21/06/2013 - 18:00
Enquanto dirige seu utilitário-esportivo Freemont, na cor preta, pelas vielas da Cidade de Deus, bairro carente da zona oeste da cidade do Rio de Janeiro, o empresário Celso Athayde, 50 anos, dono da Favela Holding (FHolding), acena para conhecidos. Em diversas ocasiões ele é parado por gente em busca de ajuda para “dar um gás” em empreendimentos de pequena monta, como a roda de pagode que acontece no fim da tarde de domingo na quadra da Central Única das Favelas (Cufa). Seu extenso currículo como agitador cultural e ativista social o transformou em uma referência nas comunidades cariocas – jargão politicamente correto usado para designar os mais de mil morros e favelas do Rio de Janeiro.
Celso Athayde, dono da favela holding, em frente à estação do teleférico,
no morro do alemão, no Rio: ”Não se faz revolução para valer sem a ajuda do capital”
Atuando nos bastidores, Athayde se tornou amigo de artistas renomados, empresários e políticos daqui e do Exterior. Considerado um Ph.D. em matéria de baixa renda e um dos maiores conhecedores das favelas, o empreendedor carioca é requisitado pelo Banco Mundial para proferir palestras em toda a América Latina. Agora, ele quer transformar esses atributos em negócios. Para isso, Athayde e seus sócios pretendem investir R$ 1,5 bilhão, até 2017, em dez empreendimentos que cobrem desde áreas de entretenimento até logística, passando pela fabricação de móveis, venda de passagens aéreas e distribuição de peças de motocicleta. A maior parte dessa dinheirama irá para a construção de shopping centers.

● **Registros**

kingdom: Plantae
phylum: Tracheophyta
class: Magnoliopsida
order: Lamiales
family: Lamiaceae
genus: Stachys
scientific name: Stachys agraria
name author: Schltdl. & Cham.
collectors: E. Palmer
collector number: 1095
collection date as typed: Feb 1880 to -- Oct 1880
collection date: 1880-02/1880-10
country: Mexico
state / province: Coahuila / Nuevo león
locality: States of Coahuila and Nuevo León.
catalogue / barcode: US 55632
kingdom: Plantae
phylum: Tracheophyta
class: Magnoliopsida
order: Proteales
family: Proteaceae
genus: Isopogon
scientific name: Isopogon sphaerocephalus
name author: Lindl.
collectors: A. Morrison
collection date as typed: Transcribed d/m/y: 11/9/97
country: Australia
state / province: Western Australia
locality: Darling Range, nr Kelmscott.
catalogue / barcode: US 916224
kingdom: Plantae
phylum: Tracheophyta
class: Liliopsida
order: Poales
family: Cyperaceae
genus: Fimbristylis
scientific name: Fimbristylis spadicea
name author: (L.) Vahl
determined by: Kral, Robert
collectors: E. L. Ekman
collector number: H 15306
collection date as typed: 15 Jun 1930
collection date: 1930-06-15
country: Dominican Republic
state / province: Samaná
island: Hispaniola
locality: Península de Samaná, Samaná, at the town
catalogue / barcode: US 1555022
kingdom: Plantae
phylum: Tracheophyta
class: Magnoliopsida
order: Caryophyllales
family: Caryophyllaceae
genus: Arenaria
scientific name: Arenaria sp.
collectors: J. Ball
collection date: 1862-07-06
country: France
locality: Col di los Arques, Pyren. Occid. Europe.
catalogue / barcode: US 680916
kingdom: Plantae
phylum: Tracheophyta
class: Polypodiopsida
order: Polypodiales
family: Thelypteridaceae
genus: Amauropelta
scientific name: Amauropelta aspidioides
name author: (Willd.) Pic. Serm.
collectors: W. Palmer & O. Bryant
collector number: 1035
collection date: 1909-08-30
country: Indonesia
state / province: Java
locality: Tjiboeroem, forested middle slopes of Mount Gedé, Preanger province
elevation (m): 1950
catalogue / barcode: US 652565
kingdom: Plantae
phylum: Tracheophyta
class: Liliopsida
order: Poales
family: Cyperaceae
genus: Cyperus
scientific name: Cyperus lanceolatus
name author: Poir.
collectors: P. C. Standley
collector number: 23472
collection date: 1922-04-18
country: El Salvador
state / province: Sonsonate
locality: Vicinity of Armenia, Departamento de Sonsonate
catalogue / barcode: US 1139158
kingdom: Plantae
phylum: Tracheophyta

● **Tarefas e exercícios**
[1] No trecho sobre Celso Athayde, quanto ele e os sócios pretendem investir até 2017?
[2] Dê continuidade ao texto sobre Celso Athayde a partir da última frase dele.
Não é preciso usar os registros para nada.

● **Respostas do exercício**
[1] R$ 1,5 bilhão.

[2]
Detalhe: todos esses negócios, que serão replicados em outros Estados, terão a favela como base. “Resolvi me tornar empreendedor porque percebi que ninguém vai querer promover os talentos das comunidades”, diz Athayde. “Além disso, percebi que não se faz revolução para valer sem a ajuda do capital.” A ambição de Athayde, um ex-morador de rua, está calcada em pesquisas que mostram as favelas brasileiras como uma espécie de Eldorado, ainda pouquíssimo explorado. São 12 milhões de moradores que gastam nada menos que R$ 56 bilhões na compra de bens e na contratação de serviços a cada ano, de acordo com estudo das consultorias Data Popular e Data Favela. Esse montante é superior ao Produto Interno Bruto (PIB) de países como a Bolívia ou o Paraguai.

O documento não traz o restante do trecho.